BEREA, Ohio -- The Cleveland Browns offense had a disastrous debut to begin last season.
Following the arrival of a new coaching staff, the addition of several new starters and the installation of a new scheme, the Browns offense looked completely discombobulated in an embarrassing 38-6 loss at Baltimore.
But from there, the offense gradually improved. And by the end of the season, it was among the best units in the NFL, finishing sixth in efficiency to fuel Cleveland’s first playoff appearance in 18 years.
Likewise, on the heels of a complete offseason overhaul, the Browns defense is off to a similarly slow start.
Sunday against a whittled down Houston Texans roster, Cleveland’s defense struggled to get off the field, and only began to find its footing after the Texans had to turn to their third-string quarterback, rookie Davis Mills.
Cleveland ultimately won the game, 31-21. But a defense that is featuring eight new starters didn’t impress.
Not that it should be any surprise. Or at this point, reason for panic.
Just like last year’s offense, this Browns defense has the goods to develop into a top-tier unit. Just like last year’s offense, it just might take some time for the defense to get there.
“It’s tough to get that chemistry right away,” said defensive end Myles Garrett. “It’s cleaning up (mistakes) each and every time we play, each and every time on the practice field. I’m really looking forward to when we really click and start to get after guys.”

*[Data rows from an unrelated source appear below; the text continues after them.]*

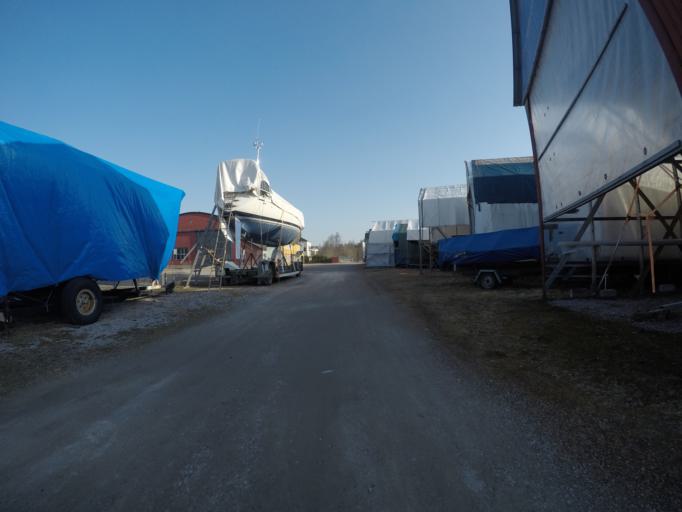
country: SE
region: Vaestmanland
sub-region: Kungsors Kommun
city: Kungsoer
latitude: 59.4298
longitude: 16.1055
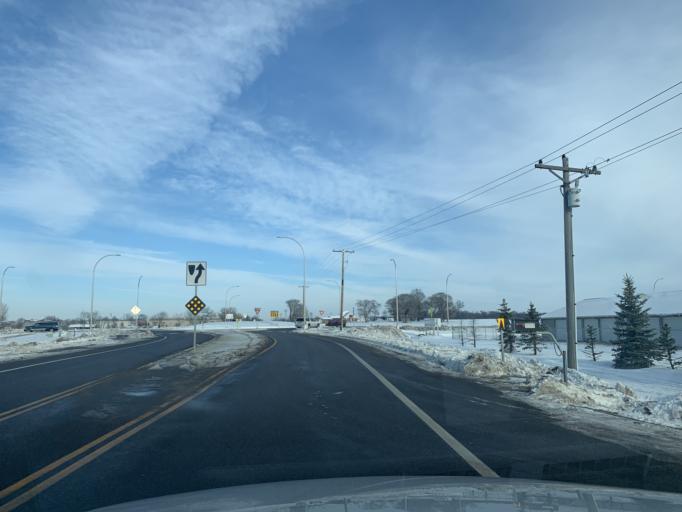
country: US
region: Minnesota
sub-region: Wright County
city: Buffalo
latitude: 45.1646
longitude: -93.8474
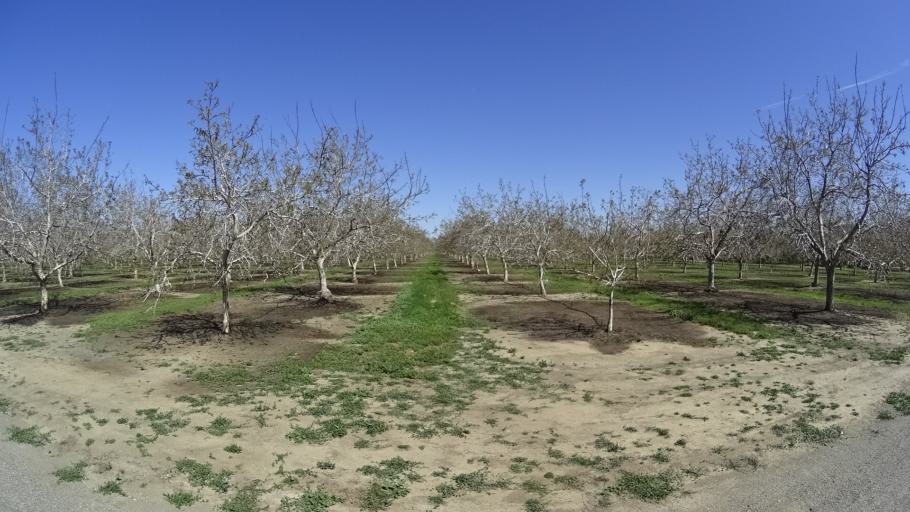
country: US
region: California
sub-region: Glenn County
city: Orland
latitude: 39.7431
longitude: -122.1212
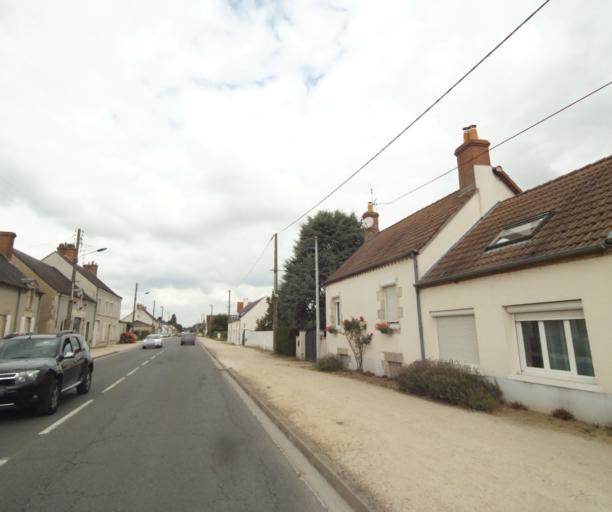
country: FR
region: Centre
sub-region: Departement du Loiret
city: Checy
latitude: 47.8975
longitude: 2.0229
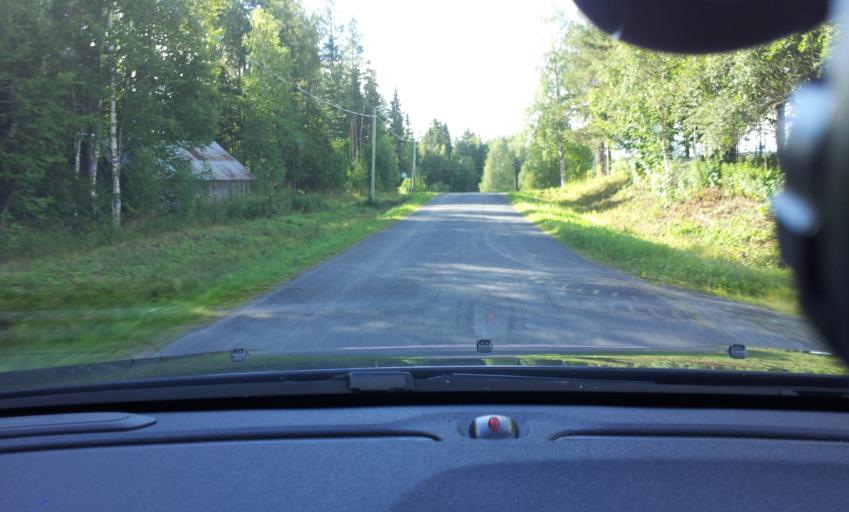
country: SE
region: Jaemtland
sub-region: Krokoms Kommun
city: Valla
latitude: 63.2665
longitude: 13.8526
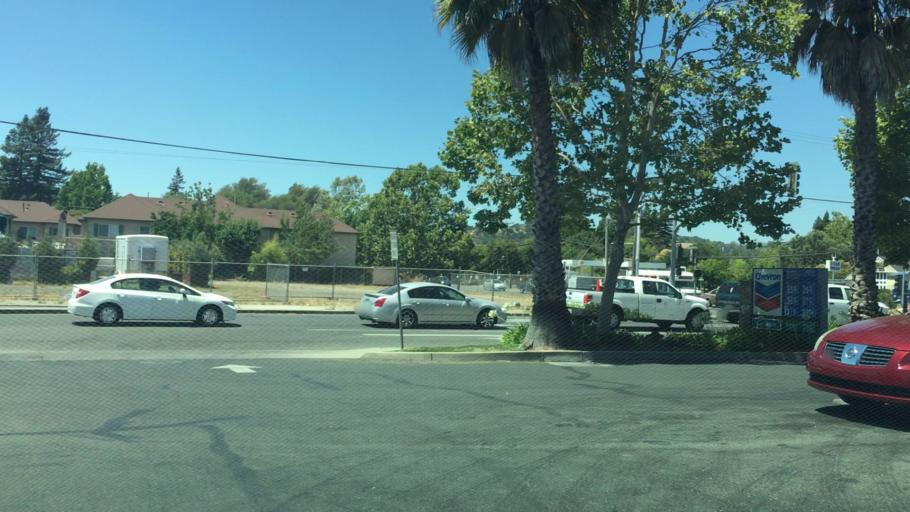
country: US
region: California
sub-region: Napa County
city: Napa
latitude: 38.2815
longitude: -122.2933
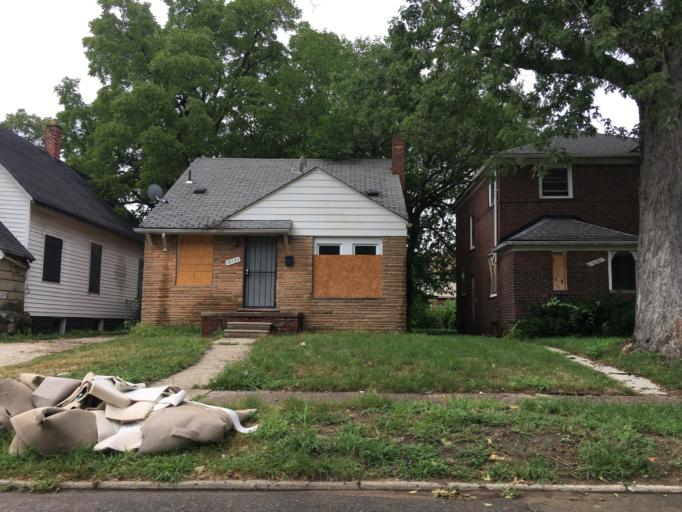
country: US
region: Michigan
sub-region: Oakland County
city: Ferndale
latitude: 42.4104
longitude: -83.1546
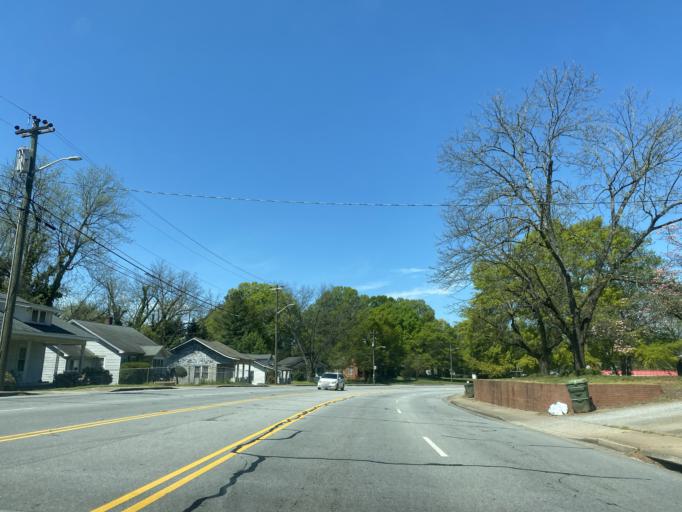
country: US
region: South Carolina
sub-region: Cherokee County
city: Gaffney
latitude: 35.0617
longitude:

That would start with a little better luck, and maybe better finishing, up front.
So far, the Browns pass rush featuring Garrett and prized offseason acquisition Jadeveon Clowney has combined for only three sacks, which ranks 20th in the NFL.
Cleveland, however, ranks fifth in the league with a pass-rush win rate of 55.6%. That suggests the sacks could soon be on the way, especially in games where the Browns face quarterbacks less mobile than Kansas City’s Patrick Mahomes and Houston’s Tyrod Taylor, who successfully danced away from Cleveland’s pass rush before leaving the game with a hamstring injury at halftime.
“It’s inspiring to go into that film room and see something we’ve been working on, work clean, it just didn’t get there in time,” Garrett said of the Browns pass rush. “We’ll start getting there a little bit more.”
Getting healthier should help the Browns get there, as well.
Nagging injuries plagued a series of defenders throughout training camp. Cleveland is still without starting inside linebacker Anthony Walker, who is on injured reserve with a hamstring injury. But the Browns finally are whole again in the secondary, headlined by the return of safety Grant Delpit, who had battled his own hamstring injury. Sunday in his first NFL appearance, after missing his entire 2020 rookie season with an Achilles tear, the former second-round pick out of LSU showed why he could become a force.
Delpit was strong in run defense, finishing with five tackles. He also hammered Mills’ blindside off a blitz, which effectively ended any hope for a late Texans comeback.
“I thought that was great,” coach Kevin Stefanski said of Delpit’s debut. “It was good to see for him to get some reps and first time out there playing to make a big play when we needed it. I thought he did a nice job. We'll have to grow that role as we go.”
Delpit’s emergence will allow defensive coordinator Joe Woods to finally play more of his three-safety “big dime” defense alongside Ronnie Harrison Jr. and John Johnson III. And better and more versatile coverage packages figure only to give Garrett and the pass rush a boost.
Despite that, more bumps on the road for this defense likely lie ahead. But like the offense last year, the Browns' defense is showing signs through its struggles that it could be well on its way to giving Cleveland the dominant defense to finally match its overpowering offense.